_REQUIRED WORK_.
Nothing in the records should differ when they are repeated. Restate them word for word.

(SOURCE MATERIAL Opens)

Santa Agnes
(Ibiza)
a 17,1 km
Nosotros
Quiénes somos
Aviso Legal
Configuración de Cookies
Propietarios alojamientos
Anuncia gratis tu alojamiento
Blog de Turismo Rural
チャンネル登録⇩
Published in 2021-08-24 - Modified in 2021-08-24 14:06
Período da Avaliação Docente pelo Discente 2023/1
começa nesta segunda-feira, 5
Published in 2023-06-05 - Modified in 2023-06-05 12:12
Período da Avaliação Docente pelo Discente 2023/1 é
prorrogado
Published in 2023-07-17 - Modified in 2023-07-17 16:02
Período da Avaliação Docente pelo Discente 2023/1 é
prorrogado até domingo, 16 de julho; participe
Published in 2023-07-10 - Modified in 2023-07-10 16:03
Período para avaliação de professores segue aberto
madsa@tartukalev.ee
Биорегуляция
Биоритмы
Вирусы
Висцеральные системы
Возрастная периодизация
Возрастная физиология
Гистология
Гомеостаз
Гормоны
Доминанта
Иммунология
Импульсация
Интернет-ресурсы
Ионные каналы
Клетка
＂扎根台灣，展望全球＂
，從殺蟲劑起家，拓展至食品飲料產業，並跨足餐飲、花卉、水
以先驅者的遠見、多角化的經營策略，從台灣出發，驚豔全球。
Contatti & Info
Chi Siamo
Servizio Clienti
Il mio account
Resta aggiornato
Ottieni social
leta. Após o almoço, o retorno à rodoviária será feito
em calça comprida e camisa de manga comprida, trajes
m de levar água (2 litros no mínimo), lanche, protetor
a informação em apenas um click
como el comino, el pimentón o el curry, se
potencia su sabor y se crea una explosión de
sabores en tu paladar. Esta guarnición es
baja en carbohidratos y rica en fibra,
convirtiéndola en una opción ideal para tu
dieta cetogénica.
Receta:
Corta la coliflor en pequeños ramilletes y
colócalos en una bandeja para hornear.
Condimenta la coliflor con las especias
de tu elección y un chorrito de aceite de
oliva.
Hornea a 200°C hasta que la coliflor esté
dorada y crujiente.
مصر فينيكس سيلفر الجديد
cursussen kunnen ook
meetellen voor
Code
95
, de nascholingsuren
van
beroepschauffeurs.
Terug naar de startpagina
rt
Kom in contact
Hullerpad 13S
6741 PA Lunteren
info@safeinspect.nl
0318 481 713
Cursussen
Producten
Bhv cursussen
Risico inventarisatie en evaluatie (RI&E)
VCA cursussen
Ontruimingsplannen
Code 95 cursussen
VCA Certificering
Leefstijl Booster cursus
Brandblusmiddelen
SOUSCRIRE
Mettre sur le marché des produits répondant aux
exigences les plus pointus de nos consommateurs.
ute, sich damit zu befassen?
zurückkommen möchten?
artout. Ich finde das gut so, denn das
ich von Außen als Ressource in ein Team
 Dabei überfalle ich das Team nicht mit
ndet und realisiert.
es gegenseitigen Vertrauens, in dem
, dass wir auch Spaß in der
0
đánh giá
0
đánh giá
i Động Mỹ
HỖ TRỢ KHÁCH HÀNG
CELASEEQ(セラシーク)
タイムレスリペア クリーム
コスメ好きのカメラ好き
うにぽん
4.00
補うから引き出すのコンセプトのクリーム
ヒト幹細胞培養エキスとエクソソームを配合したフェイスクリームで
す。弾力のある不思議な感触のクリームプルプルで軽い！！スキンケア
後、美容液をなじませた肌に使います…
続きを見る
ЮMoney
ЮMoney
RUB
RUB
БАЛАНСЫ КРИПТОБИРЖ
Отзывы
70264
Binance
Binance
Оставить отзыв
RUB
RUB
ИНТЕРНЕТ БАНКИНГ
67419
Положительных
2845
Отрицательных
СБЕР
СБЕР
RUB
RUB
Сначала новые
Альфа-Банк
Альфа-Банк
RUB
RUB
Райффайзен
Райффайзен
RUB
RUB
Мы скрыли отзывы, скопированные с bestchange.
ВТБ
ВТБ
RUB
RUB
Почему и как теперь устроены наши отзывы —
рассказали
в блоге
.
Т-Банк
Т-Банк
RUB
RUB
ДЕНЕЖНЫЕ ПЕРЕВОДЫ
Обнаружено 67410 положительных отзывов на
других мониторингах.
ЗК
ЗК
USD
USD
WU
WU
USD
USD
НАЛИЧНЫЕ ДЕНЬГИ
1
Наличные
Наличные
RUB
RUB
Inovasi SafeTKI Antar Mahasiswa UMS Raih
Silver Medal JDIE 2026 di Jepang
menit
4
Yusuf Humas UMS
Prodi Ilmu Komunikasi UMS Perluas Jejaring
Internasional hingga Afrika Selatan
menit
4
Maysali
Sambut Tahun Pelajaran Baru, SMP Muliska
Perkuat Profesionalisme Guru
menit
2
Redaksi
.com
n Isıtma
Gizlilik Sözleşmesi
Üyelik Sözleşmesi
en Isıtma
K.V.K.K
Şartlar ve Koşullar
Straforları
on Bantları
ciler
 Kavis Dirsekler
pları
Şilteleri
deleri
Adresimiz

(SOURCE MATERIAL Closes)

_SOLVED EXERCISE_.
Santa Agnes
(Ibiza)
a 17,1 km
Nosotros
Quiénes somos
Aviso Legal
Configuración de Cookies
Propietarios alojamientos
Anuncia gratis tu alojamiento
Blog de Turismo Rural
チャンネル登録⇩
Published in 2021-08-24 - Modified in 2021-08-24 14:06
Período da Avaliação Docente pelo Discente 2023/1
começa nesta segunda-feira, 5
Published in 2023-06-05 - Modified in 2023-06-05 12:12
Período da Avaliação Docente pelo Discente 2023/1 é
prorrogado
Published in 2023-07-17 - Modified in 2023-07-17 16:02
Período da Avaliação Docente pelo Discente 2023/1 é
prorrogado até domingo, 16 de julho; participe
Published in 2023-07-10 - Modified in 2023-07-10 16:03
Período para avaliação de professores segue aberto
madsa@tartukalev.ee
Биорегуляция
Биоритмы
Вирусы
Висцеральные системы
Возрастная периодизация
Возрастная физиология
Гистология
Гомеостаз
Гормоны
Доминанта
Иммунология
Импульсация
Интернет-ресурсы
Ионные каналы
Клетка
＂扎根台灣，展望全球＂
，從殺蟲劑起家，拓展至食品飲料產業，並跨足餐飲、花卉、水
以先驅者的遠見、多角化的經營策略，從台灣出發，驚豔全球。
Contatti & Info
Chi Siamo
Servizio Clienti
Il mio account
Resta aggiornato
Ottieni social
leta. Após o almoço, o retorno à rodoviária será feito
em calça comprida e camisa de manga comprida, trajes
m de levar água (2 litros no mínimo), lanche, protetor
a informação em apenas um click
como el comino, el pimentón o el curry, se
potencia su sabor y se crea una explosión de
sabores en tu paladar. Esta guarnición es
baja en carbohidratos y rica en fibra,
convirtiéndola en una opción ideal para tu
dieta cetogénica.
Receta:
Corta la coliflor en pequeños ramilletes y
colócalos en una bandeja para hornear.
Condimenta la coliflor con las especias
de tu elección y un chorrito de aceite de
oliva.
Hornea a 200°C hasta que la coliflor esté
dorada y crujiente.
مصر فينيكس سيلفر الجديد
cursussen kunnen ook
meetellen voor
Code
95
, de nascholingsuren
van
beroepschauffeurs.
Terug naar de startpagina
rt
Kom in contact
Hullerpad 13S
6741 PA Lunteren
info@safeinspect.nl
0318 481 713
Cursussen
Producten
Bhv cursussen
Risico inventarisatie en evaluatie (RI&E)
VCA cursussen
Ontruimingsplannen
Code 95 cursussen
VCA Certificering
Leefstijl Booster cursus
Brandblusmiddelen
SOUSCRIRE
Mettre sur le marché des produits répondant aux
exigences les plus pointus de nos consommateurs.
ute, sich damit zu befassen?
zurückkommen möchten?
artout. Ich finde das gut so, denn das
ich von Außen als Ressource in ein Team
 Dabei überfalle ich das Team nicht mit
ndet und realisiert.
es gegenseitigen Vertrauens, in dem
, dass wir auch Spaß in der
0
đánh giá
0
đánh giá
i Động Mỹ
HỖ TRỢ KHÁCH HÀNG
CELASEEQ(セラシーク)
タイムレスリペア クリーム
コスメ好きのカメラ好き
うにぽん
4.00
補うから引き出すのコンセプトのクリーム
ヒト幹細胞培養エキスとエクソソームを配合したフェイスクリームで
す。弾力のある不思議な感触のクリームプルプルで軽い！！スキンケア
後、美容液をなじませた肌に使います…
続きを見る
ЮMoney
ЮMoney
RUB
RUB
БАЛАНСЫ КРИПТОБИРЖ
Отзывы
70264
Binance
Binance
Оставить отзыв
RUB
RUB
ИНТЕРНЕТ БАНКИНГ
67419
Положительных
2845
Отрицательных
СБЕР
СБЕР
RUB
RUB
Сначала новые
Альфа-Банк
Альфа-Банк
RUB
RUB
Райффайзен
Райффайзен
RUB
RUB
Мы скрыли отзывы, скопированные с bestchange.
ВТБ
ВТБ
RUB
RUB
Почему и как теперь устроены наши отзывы —
рассказали
в блоге
.
Т-Банк
Т-Банк
RUB
RUB
ДЕНЕЖНЫЕ ПЕРЕВОДЫ
Обнаружено 67410 положительных отзывов на
других мониторингах.
ЗК
ЗК
USD
USD
WU
WU
USD
USD
НАЛИЧНЫЕ ДЕНЬГИ
1
Наличные
Наличные
RUB
RUB
Inovasi SafeTKI Antar Mahasiswa UMS Raih
Silver Medal JDIE 2026 di Jepang
menit
4
Yusuf Humas UMS
Prodi Ilmu Komunikasi UMS Perluas Jejaring
Internasional hingga Afrika Selatan
menit
4
Maysali
Sambut Tahun Pelajaran Baru, SMP Muliska
Perkuat Profesionalisme Guru
menit
2
Redaksi
.com
n Isıtma
Gizlilik Sözleşmesi
Üyelik Sözleşmesi
en Isıtma
K.V.K.K
Şartlar ve Koşullar
Straforları
on Bantları
ciler
 Kavis Dirsekler
pları
Şilteleri
deleri
Adresimiz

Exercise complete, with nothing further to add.